Nun habe ich nicht vor es dem Heise-Verlag gleichzutun, schon allein deshalb, weil das Lesen (und Verstehen) der Beiträge auf der LKML einen Vollzeit-Job erforderte.
Ich habe allerdings vor von nun an regelmäßige Neuigkeiten aus der Welt der Betriebssysteme aufzugreifen und hin und wieder auch den ein oder anderen Praxisbericht zu erstellen. Da ich schon immer ein Faible dafür hatte, alle möglichen Betriebssysteme auszuprobieren, die mir unter die Finger kamen, bin ich in der Thematik also auch nicht ganz unbedarft, insbesondere was so manch exotische oder eingebettete Systeme betrifft.

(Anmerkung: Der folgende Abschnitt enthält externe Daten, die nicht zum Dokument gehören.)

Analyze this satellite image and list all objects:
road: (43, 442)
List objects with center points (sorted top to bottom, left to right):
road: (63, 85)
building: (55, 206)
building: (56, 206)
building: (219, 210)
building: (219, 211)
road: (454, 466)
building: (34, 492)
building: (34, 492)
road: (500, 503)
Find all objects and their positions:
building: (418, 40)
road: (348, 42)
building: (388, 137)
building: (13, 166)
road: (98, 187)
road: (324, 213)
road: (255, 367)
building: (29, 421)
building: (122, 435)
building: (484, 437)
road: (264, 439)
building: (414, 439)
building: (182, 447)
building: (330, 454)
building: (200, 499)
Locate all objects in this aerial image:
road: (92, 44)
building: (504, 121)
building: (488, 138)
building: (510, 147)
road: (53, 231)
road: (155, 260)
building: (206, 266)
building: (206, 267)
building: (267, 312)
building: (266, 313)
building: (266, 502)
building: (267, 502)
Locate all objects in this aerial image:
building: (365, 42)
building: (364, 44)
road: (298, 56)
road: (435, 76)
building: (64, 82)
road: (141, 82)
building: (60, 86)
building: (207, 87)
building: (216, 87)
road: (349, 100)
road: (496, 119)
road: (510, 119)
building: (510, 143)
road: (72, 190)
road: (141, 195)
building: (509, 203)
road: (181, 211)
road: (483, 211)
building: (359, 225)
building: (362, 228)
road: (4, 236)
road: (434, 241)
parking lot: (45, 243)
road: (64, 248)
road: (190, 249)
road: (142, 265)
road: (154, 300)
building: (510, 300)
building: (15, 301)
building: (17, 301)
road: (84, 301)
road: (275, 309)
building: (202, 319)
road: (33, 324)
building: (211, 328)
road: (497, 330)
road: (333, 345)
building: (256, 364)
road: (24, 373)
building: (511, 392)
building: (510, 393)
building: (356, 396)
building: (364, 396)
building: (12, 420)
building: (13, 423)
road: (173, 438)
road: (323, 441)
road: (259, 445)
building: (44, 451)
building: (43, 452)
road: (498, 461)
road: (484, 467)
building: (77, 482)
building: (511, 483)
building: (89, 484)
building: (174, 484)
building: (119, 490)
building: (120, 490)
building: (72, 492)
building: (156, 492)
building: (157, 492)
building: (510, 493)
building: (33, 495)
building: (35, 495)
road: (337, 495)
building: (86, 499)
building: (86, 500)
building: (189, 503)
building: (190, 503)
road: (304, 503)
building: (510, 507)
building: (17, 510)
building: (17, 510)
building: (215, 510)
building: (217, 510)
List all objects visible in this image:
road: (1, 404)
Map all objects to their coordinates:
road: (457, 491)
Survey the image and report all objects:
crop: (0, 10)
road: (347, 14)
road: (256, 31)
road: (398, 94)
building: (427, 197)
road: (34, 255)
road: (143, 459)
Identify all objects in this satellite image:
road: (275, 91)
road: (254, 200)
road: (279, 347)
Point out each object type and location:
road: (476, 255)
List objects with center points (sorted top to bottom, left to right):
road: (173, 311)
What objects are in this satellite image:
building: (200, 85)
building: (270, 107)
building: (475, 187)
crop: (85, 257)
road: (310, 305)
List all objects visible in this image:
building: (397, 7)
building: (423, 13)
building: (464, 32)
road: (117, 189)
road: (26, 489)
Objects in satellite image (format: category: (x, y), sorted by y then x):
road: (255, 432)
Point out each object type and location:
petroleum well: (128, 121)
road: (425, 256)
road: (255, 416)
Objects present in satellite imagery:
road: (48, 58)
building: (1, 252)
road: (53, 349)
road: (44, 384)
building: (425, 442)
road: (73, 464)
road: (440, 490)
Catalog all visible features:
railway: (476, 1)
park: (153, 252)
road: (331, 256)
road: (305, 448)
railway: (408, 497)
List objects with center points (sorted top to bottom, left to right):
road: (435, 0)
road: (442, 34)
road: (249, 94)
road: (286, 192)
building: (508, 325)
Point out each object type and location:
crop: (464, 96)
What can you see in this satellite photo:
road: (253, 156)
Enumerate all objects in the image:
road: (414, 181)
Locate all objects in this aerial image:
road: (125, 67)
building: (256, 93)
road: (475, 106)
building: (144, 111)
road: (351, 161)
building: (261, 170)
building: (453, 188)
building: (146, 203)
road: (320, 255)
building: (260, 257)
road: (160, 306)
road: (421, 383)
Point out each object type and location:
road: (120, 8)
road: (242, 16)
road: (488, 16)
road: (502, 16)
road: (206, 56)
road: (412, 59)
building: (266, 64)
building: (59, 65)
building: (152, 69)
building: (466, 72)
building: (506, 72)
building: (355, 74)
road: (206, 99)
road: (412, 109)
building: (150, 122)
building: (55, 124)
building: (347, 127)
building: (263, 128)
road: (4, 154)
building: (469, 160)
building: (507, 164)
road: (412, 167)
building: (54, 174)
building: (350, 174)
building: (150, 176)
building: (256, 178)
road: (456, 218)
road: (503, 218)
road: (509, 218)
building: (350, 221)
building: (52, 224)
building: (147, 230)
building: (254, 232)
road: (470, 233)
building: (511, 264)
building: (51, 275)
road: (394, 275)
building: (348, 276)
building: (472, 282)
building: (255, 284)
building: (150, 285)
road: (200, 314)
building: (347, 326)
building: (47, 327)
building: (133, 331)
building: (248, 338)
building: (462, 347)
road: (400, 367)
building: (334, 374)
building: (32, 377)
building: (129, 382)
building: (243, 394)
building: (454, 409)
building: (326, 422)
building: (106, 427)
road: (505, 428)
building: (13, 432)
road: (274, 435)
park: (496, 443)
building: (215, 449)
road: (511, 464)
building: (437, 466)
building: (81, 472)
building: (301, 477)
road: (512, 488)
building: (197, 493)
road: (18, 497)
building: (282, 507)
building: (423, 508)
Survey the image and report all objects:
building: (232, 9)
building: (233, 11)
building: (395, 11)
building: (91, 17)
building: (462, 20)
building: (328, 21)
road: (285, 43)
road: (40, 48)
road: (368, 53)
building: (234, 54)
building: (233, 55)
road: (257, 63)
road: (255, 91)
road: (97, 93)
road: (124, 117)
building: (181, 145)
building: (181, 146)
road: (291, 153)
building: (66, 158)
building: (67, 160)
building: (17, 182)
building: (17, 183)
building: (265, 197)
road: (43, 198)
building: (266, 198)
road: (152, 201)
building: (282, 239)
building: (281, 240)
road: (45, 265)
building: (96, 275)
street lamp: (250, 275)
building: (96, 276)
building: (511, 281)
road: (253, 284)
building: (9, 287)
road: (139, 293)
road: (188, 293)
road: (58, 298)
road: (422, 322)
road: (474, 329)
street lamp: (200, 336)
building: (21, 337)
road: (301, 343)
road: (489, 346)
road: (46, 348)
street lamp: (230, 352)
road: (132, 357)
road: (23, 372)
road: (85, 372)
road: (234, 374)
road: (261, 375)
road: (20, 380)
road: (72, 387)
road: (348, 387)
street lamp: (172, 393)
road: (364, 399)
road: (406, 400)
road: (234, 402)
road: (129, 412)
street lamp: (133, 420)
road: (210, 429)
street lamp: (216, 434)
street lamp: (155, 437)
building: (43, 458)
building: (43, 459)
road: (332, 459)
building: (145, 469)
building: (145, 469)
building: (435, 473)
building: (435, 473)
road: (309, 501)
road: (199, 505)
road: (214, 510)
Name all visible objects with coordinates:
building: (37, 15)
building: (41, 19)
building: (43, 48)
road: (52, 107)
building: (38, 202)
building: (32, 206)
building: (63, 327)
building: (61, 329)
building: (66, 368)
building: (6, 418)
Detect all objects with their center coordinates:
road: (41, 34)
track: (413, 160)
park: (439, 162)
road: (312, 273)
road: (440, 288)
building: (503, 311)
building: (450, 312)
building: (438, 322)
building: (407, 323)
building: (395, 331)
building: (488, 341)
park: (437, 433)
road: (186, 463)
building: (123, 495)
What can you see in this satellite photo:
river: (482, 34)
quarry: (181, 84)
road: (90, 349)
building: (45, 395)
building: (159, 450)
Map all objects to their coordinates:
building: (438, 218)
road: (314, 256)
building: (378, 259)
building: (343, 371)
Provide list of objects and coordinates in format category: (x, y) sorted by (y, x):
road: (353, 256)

Hierfür gibt es auch eine neue Kategorie im Blog, nämlich BSNews, in der die Einträge diesbezüglich einsortiert werden.
Und den Anfang heute macht der Hinweis auf eine Beitragsreihe über Embedded Programing Pattern des BeRTOS-Projekts, in dem sich der erste Beitrag dieser Reihe mit der Entwicklung einer Applikation ohne drunterliegenden Kernel befaßt.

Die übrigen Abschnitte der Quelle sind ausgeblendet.